Japan is blessed with an abundance of fish — drawn from the deep ocean to the coastal shores, lakes, rivers and streams. Making yourself familiar with the many kanji for different species of fish helps you get by when you run into all this slippery fare at a local restaurant, sushi counter or supermarket. Fish names, as they are spoken, existed before the introduction of kanji to Japan (beginning from the middle of the sixth century). The kanji names were chosen based on the characteristics of the fish — its appearance, how it swims, where it is found or when it is harvested — and bear no relation to the spoken form — for which the meaning has long been lost.

As for the kanji, let’s start with the one for fish (魚, sakana), which looks a bit like one of our finned friends standing on its tail. This kanji often forms the first half of a particular fish name. Sometimes different kanji can be used to describe the same fish. Hirame (Bastard halibut), for example, can be written as both 鮃 and 平目. The fish takes this kanji because it is flat (平, taira).

Next, let’s look at fish named after the seasons:

Konoshiro (鮗, gizzard shad), is written with the kanji for fish and winter (冬, fuyu). These fish are certainly best eaten in the cold days of winter. It is favored for sushi when it is younger and tender, when it is called kohada (小鰭, young gizzard shad).

The word for sawara (鰆, Japanese Spanish mackerel) also begins with 魚 and is combined with the kanji for spring (春, haru). This fish is in season in the spring.

Sanma (秋刀魚, Pacific saury) is the king of autumn’s harvest. This fish is silvery and shaped like a sword, so it is written with the kanji for a sword (刀, katana) between the kanji for autumn (秋, aki) and fish. There is another kanji for sanma (鰶). In the fall, when the first shin (new) sanma arrive at Tsukiji Fish Market in Tokyo, festival-like excitement fills the air, hence the kanji for festival (祭り, matsuri) in shin sanma (鰶).

The kanji names for some fish have to do with their color:

Saba (鯖, blue mackerel) have backs that can be a brilliant blue (青, ao) color.

Tiny shirauo (鮊, whitebait) are translucent when alive, but they turn white (白, shiro) when dead.

Tara (鱈, cod), in season in the winter and is well known for its snow-white flesh, so its name uses the kanji for snow (雪, yuki).

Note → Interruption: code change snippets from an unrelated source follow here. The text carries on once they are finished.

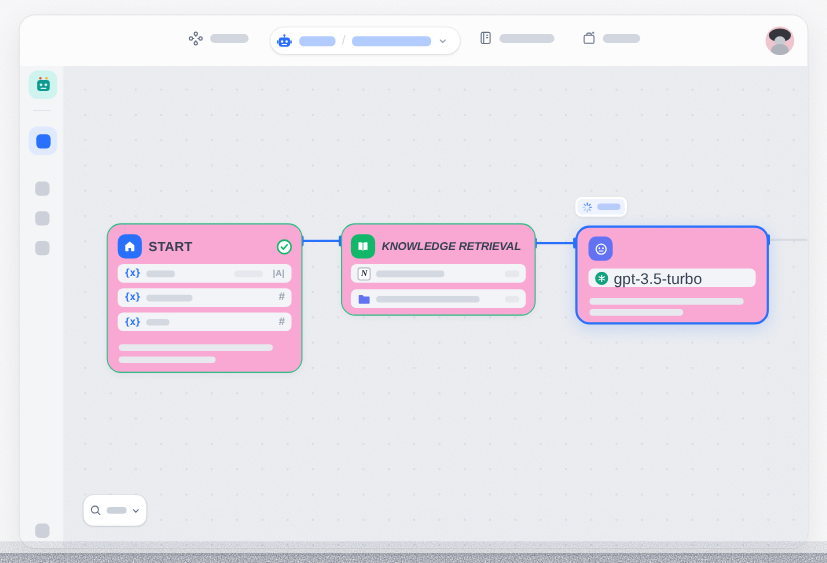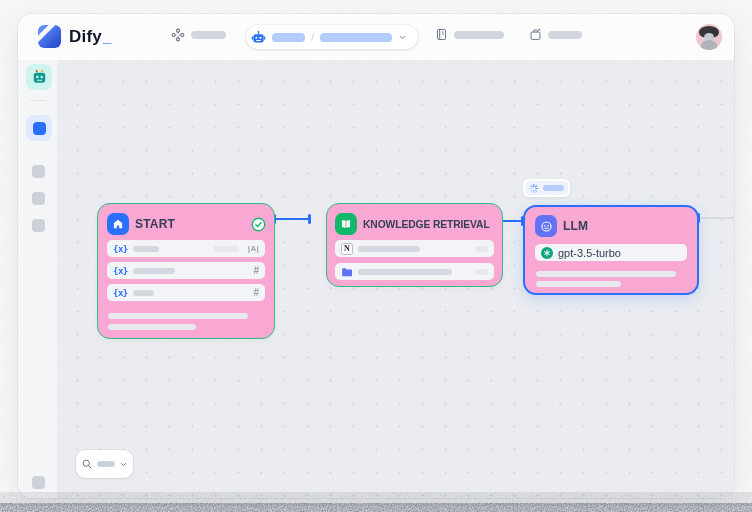--- a/index.html
+++ b/index.html
@@ -103,24 +103,6 @@
 <div class="win">
 
   <div class="hdr">
-    <div class="logo-wrap">
-      <svg viewBox="0 0 24 24" width="23" height="23">
-        <defs>
-          <linearGradient id="dg" x1="0" y1="0" x2="1" y2="1">
-            <stop offset="0" stop-color="#6e9bff"></stop>
-              <stop offset="1" stop-color="#1b41c8"></stop>
-          </linearGradient>
-          <clipPath id="lc">
-              <rect width="24" height="24" rx="6.5"></rect>
-            </clipPath>
-        </defs>
-        <g clip-path="url(#lc)">
-          <rect width="24" height="24" fill="url(#dg)"></rect>
-          <path d="M-3 14 L14 -3 L21 -3 L-3 21 Z" fill="#fff" opacity=".96"></path>
-        </g>
-      </svg>
-      <span><span class="brand">Dify</span><span class="brand-caret">_</span></span>
-    </div>
 
     <div class="nav-item" style="left:153px;">
       <svg viewBox="0 0 16 16" width="14" height="14" fill="none" stroke="#667085" stroke-width="1.2">

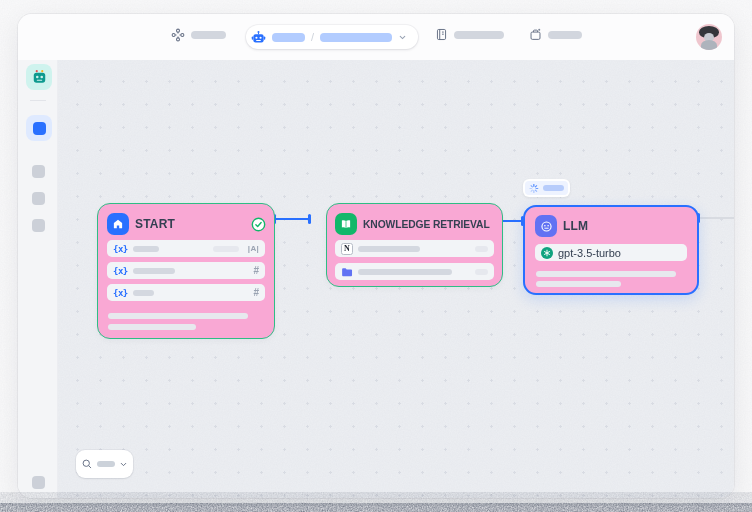--- a/index.html
+++ b/index.html
@@ -251,7 +251,7 @@
     <div class="dline" style="top:120px;width:88px;"></div>
   </div>
 
-  <div class="node node-green" style="left:308px;top:189px;width:177px;height:84px;">
+  <div class="node node-green" style="left:292px;top:189px;width:177px;height:84px;font-style:italic;">
     <div class="nhead" style="left:8px;right:7px;">
       <div class="nicon" style="background:#12b76a;">
         <svg viewBox="0 0 16 16" width="12" height="12">

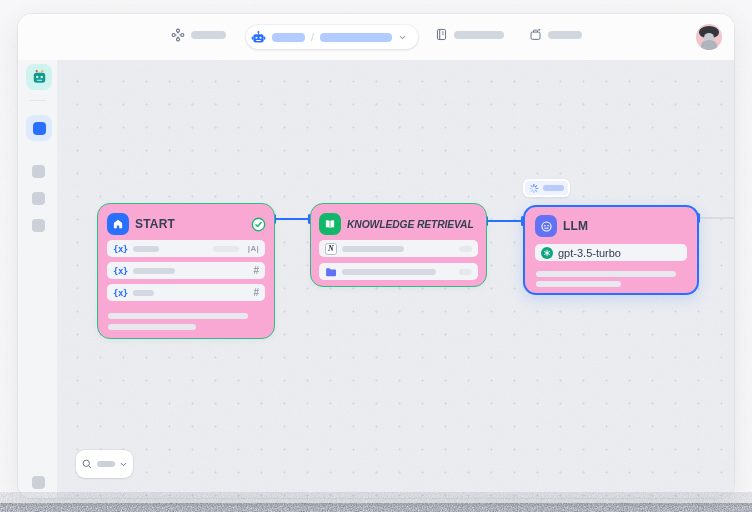--- a/index.html
+++ b/index.html
@@ -307,7 +307,6 @@
           <path d="M5.9 10.1h4.2" stroke="#fff" stroke-width="1.2" stroke-linecap="round"></path>
         </svg>
       </div>
-      <span class="ntitle">LLM</span>
     </div>
     <div class="nrow" style="left:10px;right:10px;top:37px;">
       <span class="src-ic">

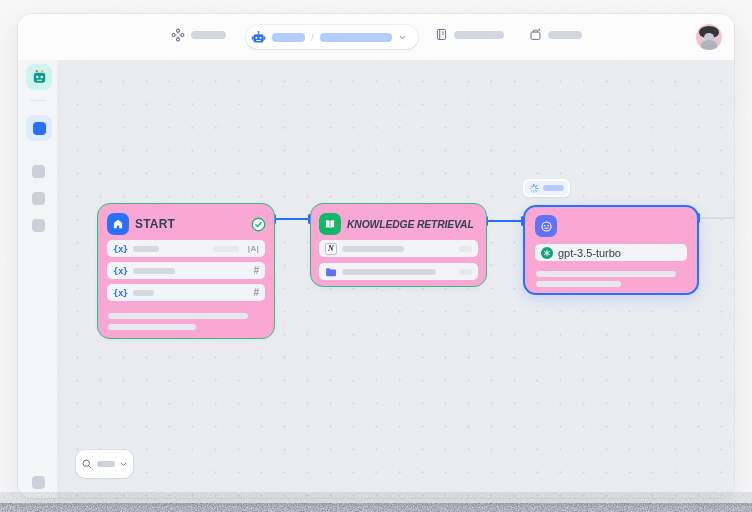--- a/index.html
+++ b/index.html
@@ -69,7 +69,7 @@
   .rbar{height:6px;border-radius:3px;background:#d4d8e0;}
   .rbar-faint{height:6px;border-radius:3px;background:#e6e8ee;}
   .dline{position:absolute;left:10px;height:6px;border-radius:3px;background:#e7e9ee;}
-  .mrow-txt{font-size:11px;color:#354052;}
+  .mrow-txt{font-size:14px;color:#354052;}
   .src-ic{width:12px;height:12px;flex:0 0 auto;display:flex;align-items:center;justify-content:center;}
   .notion{width:12px;height:12px;border:1px solid #b6bcc6;border-radius:2.5px;background:#fff;
     font-family:"Liberation Serif","DejaVu Serif",serif;font-size:8px;font-weight:700;color:#1f2430;line-height:10px;text-align:center;}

Hokke ( , Arabesque greenling) has a blue-green skin, and the male fish becomes cobalt blue before spawning. The written name for this colorful fish uses the kanji for flower (花, hana).

Fish come in many different shapes:

Karei (鰈, flounder) is also a flat fish and uses the kanji for leaf (葉, ha).

Sayori (針魚, Japanese half beak) look like long needles (針, hari), especially since they have a bottom lip that has a fine point.

Some kanji describe how the fish swims or where it can be harvested:

Tobiuo (飛魚, flying fish) have wings and fly (飛ぶ, tobu) above the water.

Hamo (鱧, pike conger) is snakelike and swims not in a straight line but more in a manner of winding and twisting (曲がりくねる, magarikuneru).

Mebaru (鮴, rockfish) are known to hang out between rocks and crevices in the ocean, so they are paired with the kanji for resting (休む, yasumu).

Tachiuo (太刀魚, cutlassfish) stands up when it swims and looks like a fat (太い, futoi) silvery sword (刀, katana) in the water.

The time in the lifecycle of a fish when it is caught can also determine its name:

Wakasagi (鰙, Japanese smelt) are harvested when they are young (若い, wakai).

Buri (鰤, yellowtail) can be harvested at many stages. They start out as inada
(いなだ, young yellowtail); midsize buri are called warasa (わらさ, midsize). Buri are harvested in December and are paired with the old kanji for December (師走, shiwasu).

Other kanji for fish include:

Kawahagi (魚皮, thread-sail filefish), famous for its thick, leathery skin, can be written with the kanji for skin (皮, kawa).

Iwashi (鰯, sardines) die quickly after they are caught; therefore, they are given the kanji for weak (弱い, yowai).

It is also interesting to note that one of the kanji for sushi 鮨, is written with the character for delicious (旨い, umai).

Finally, a great way to practice your fish kanji is to play karuta (a Japanese card game). Game company Okuno Karuta Ten (www.okunokaruta.com/item/item.htm) sells a ¥2,310 set of “osakana no karuta” (お魚のカルタ) with English explanations that is perfect for the task.